──────── PROVIDED RECORDS ────────
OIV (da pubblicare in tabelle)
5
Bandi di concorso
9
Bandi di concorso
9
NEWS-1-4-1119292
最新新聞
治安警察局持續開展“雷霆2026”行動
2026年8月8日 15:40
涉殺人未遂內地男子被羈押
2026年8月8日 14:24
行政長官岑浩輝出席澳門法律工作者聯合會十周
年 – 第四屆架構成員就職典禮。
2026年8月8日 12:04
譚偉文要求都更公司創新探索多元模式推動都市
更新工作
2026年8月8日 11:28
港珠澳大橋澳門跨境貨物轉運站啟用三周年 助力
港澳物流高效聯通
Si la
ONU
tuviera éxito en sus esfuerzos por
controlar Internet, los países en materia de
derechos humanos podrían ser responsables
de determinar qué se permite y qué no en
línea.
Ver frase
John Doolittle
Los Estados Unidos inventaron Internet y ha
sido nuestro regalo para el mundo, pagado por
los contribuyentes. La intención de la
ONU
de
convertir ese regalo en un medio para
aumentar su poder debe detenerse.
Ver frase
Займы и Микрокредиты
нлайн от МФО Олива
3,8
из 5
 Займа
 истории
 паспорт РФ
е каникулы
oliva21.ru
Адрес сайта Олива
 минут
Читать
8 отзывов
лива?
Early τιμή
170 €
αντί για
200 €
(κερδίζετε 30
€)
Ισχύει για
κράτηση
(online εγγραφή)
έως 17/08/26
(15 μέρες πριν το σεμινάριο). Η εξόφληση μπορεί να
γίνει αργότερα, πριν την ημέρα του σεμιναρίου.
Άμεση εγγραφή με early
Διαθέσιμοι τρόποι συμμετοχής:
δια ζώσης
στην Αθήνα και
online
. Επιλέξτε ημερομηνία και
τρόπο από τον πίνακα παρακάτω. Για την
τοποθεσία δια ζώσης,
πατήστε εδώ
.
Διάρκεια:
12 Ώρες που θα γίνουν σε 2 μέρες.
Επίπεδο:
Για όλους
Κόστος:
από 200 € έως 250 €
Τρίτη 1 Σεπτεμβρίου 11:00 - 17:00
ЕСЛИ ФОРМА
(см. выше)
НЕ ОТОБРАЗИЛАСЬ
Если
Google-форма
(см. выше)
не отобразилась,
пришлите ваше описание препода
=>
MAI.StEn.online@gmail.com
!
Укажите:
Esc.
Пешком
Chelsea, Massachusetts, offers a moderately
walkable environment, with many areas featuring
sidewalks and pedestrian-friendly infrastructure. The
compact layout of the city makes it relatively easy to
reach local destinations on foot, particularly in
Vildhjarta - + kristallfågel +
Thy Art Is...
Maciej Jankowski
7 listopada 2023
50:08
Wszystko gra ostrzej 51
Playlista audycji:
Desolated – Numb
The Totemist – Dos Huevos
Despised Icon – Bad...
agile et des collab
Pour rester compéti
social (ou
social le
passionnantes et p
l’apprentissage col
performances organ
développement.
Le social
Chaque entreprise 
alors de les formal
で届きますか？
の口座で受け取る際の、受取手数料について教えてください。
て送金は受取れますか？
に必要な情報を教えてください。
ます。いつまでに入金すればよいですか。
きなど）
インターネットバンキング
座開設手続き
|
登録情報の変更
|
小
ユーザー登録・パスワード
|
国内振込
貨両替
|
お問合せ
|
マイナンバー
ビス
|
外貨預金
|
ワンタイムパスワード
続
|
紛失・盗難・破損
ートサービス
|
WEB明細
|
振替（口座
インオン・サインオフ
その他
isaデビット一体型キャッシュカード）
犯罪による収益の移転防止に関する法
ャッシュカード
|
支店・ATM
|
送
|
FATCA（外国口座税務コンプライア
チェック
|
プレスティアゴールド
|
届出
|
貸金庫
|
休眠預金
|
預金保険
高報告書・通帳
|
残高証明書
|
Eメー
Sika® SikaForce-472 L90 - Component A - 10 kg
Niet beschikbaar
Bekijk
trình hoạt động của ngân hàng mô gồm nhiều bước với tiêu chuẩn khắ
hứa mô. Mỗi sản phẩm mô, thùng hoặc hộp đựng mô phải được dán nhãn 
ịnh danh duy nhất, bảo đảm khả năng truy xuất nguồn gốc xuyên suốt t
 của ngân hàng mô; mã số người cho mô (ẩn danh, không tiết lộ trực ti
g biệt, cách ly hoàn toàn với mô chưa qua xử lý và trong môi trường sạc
────────
Reproduce the listing line for line, from its first line down to and including the line holding "2026年8月8日 11:28".

#### ANSWER TO THIS PROBLEM
OIV (da pubblicare in tabelle)
5
Bandi di concorso
9
Bandi di concorso
9
NEWS-1-4-1119292
最新新聞
治安警察局持續開展“雷霆2026”行動
2026年8月8日 15:40
涉殺人未遂內地男子被羈押
2026年8月8日 14:24
行政長官岑浩輝出席澳門法律工作者聯合會十周
年 – 第四屆架構成員就職典禮。
2026年8月8日 12:04
譚偉文要求都更公司創新探索多元模式推動都市
更新工作
2026年8月8日 11:28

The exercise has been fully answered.